INFO BFMTV - 10 interpellations dans l'enquête sur les attentats de janvier 2015 contre Charlie Hebdo et l'Hyper Casher

Le 7 janvier 2015, à Strasbourg, des anonymes rendent hommages aux morts de Charlie Hebdo.

Le 7 janvier 2015, à Strasbourg, des anonymes rendent hommages aux morts de Charlie Hebdo. - Patrick Hertzog - AFP

Ce coup de filet est en lien avec les armes vendues à Amedy Coulibaly, l'assaillant de l'Hyper Cacher, par l'ex-mercenaire proche de l'extrême droite, Claude Hermant.

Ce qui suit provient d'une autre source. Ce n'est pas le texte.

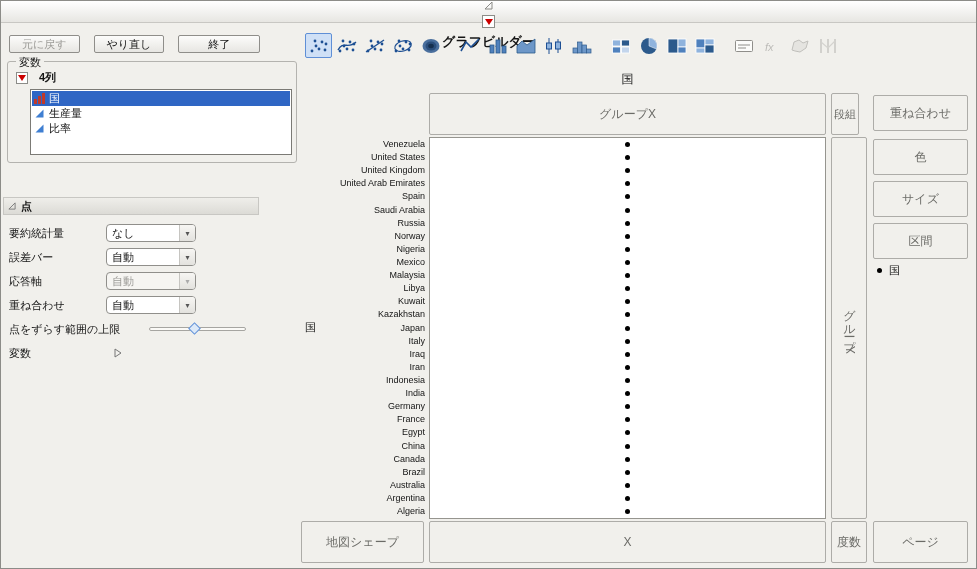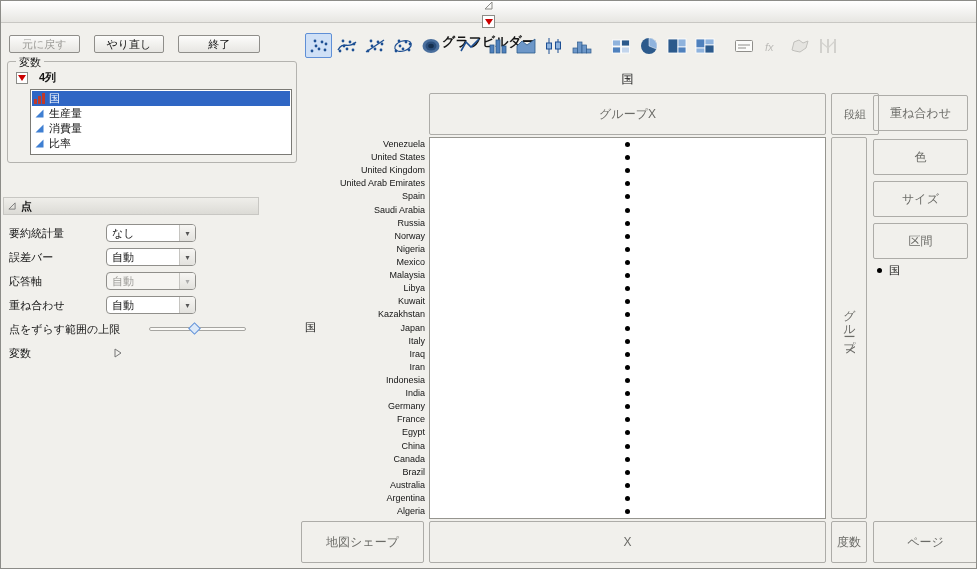--- a/index.html
+++ b/index.html
@@ -63,41 +63,41 @@
   .slider{position:relative;width:97px;height:18px;flex:none;}
   .slider-track{position:absolute;left:0;right:0;top:7px;height:4px;border:1px solid #a6a5a1;border-radius:3px;background:#fbfaf7;}
   .slider-thumb{position:absolute;left:42%;top:4px;width:9px;height:9px;background:#dce9f8;border:1px solid #5f8fd6;transform:rotate(45deg);}
   .disc-right{display:inline-flex;margin-left:8px;}
 
   
   .graph-title{position:absolute;left:428px;top:70px;width:397px;text-align:center;font-size:12px;}
   .zone{position:absolute;border:1px solid var(--zone-border,#adaca8);border-radius:2px;display:flex;
         align-items:center;justify-content:center;color:var(--zone-text,#6b6b67);font-size:12px;}
   .zone-groupx{left:428px;top:92px;width:397px;height:42px;}
-  .zone-wrap{left:830px;top:92px;width:48px;height:42px;font-size:11px;}
+  .zone-wrap{left:830px;top:92px;width:28px;height:42px;font-size:11px;}
   .zone-overlay{left:872px;top:94px;width:95px;height:36px;text-align:right;}
   .zone-color{left:872px;top:138px;width:95px;height:36px;}
   .zone-size{left:872px;top:180px;width:95px;height:36px;}
   .zone-interval{left:872px;top:222px;width:95px;height:36px;}
   .legend{position:absolute;left:876px;top:262px;display:flex;align-items:center;gap:7px;color:#141414;font-size:11px;}
   .legend-dot{width:5px;height:5px;border-radius:50%;background:#000;flex:none;}
   .y-labels{position:absolute;left:312px;top:137px;width:114px;height:380px;display:flex;flex-direction:column;}
   .ylab{flex:1 1 0;display:flex;align-items:center;justify-content:flex-end;font-size:9px;line-height:1;
         white-space:nowrap;padding-right:2px;}
   .y-title{position:absolute;left:304px;top:319px;font-size:11px;}
   .plot{position:absolute;left:428px;top:136px;width:397px;height:382px;background:#fff;border:1px solid #96958f;}
   .dots{position:absolute;inset:0;display:flex;flex-direction:column;}
   .dot-row{flex:1 1 0;display:flex;align-items:center;justify-content:center;}
   .dot{width:5px;height:5px;border-radius:50%;background:#000;}
   .zone-groupy{left:830px;top:136px;width:36px;height:382px;}
   .vtext{writing-mode:vertical-rl;letter-spacing:1px;}
   .zone-map{left:300px;top:520px;width:123px;height:42px;}
   .zone-x{left:428px;top:520px;width:397px;height:42px;}
   .zone-freq{left:830px;top:520px;width:36px;height:42px;}
-  .zone-page{left:872px;top:520px;width:105px;height:42px;}
+  .zone-page{left:872px;top:520px;width:95px;height:42px;}
 </style>
 </head>
 <body>
 
 <div class="app">
 
   <div class="titlebar">
     <span class="outline-tri">
       <svg width="9" height="9" viewBox="0 0 9 9">
           <path d="M8,1 L8,8 L1,8 Z" fill="none" stroke="#8a8a86"></path>
@@ -302,28 +302,20 @@
           </span>
           <span>国</span>
         </div>
         <div class="list-row">
           <span class="col-icon">
             <svg width="11" height="11" viewBox="0 0 11 11">
               <path d="M1.5,9.5 L9.5,9.5 L9.5,1.5 Z" fill="#3f7fd2"></path>
             </svg>
           </span>
           <span>生産量</span>
-        </div>
-        <div class="list-row">
-          <span class="col-icon">
-            <svg width="11" height="11" viewBox="0 0 11 11">
-              <path d="M1.5,9.5 L9.5,9.5 L9.5,1.5 Z" fill="#3f7fd2"></path>
-            </svg>
-          </span>
-          <span>消費量</span>
         </div>
         <div class="list-row">
           <span class="col-icon">
             <svg width="11" height="11" viewBox="0 0 11 11">
               <path d="M1.5,9.5 L9.5,9.5 L9.5,1.5 Z" fill="#3f7fd2"></path>
             </svg>
           </span>
           <span>比率</span>
         </div>
       </div>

Dix personnes ont été interpellées entre lundi et ce mercredi dans le dossier des attentats contre Charlie Hebdo et le supermarché Hyper Cacher en janvier 2015. Des Interpellations réalisées en France et en Belgique dans le volet armes de l'enquête puisque ces personnes sont soupçonnées d'avoir fourni des armes à Amedy Coulibaly, l'assaillant de l'Hyper Casher.

Outre les interpellés, proche des milieux d'extrême droite, d'autres comme Claude Hermant ont été extraits de prison en ce début de semaine. Six mois avant les attentats de janvier 2015, l’ex-mercenaire d’extrême droite d'une cinquantaine d'années achète, avec sa femme, à une société slovaque, les quatre pistolets Tokarev et les deux Kalachnikov qui seront retrouvés plus tard dans l'Hyper Cacher et dans la planque du terroriste.

A l'époque, interrogé par l'antiterrorisme, Claude Hermant raconte qu'il est un indicateur des gendarmes de la section de recherches de Lille. Courant 2014, dit-il, les gendarmes l'approchent pour lui confier une mission: infiltrer des réseaux de trafic d'armes, en achetant des armes pour les revendre. 

Amédy Coulibaly, auteur de la prise d'otages qui avait fait quatre morts, tous juifs, le 9 janvier à l'Hyper Cacher de la Porte de Vincennes à Paris, avait aussi tué la veille une policière municipale à Montrouge, mais les autorités se demandent s'il ne visait pas initialement une école juive à proximité.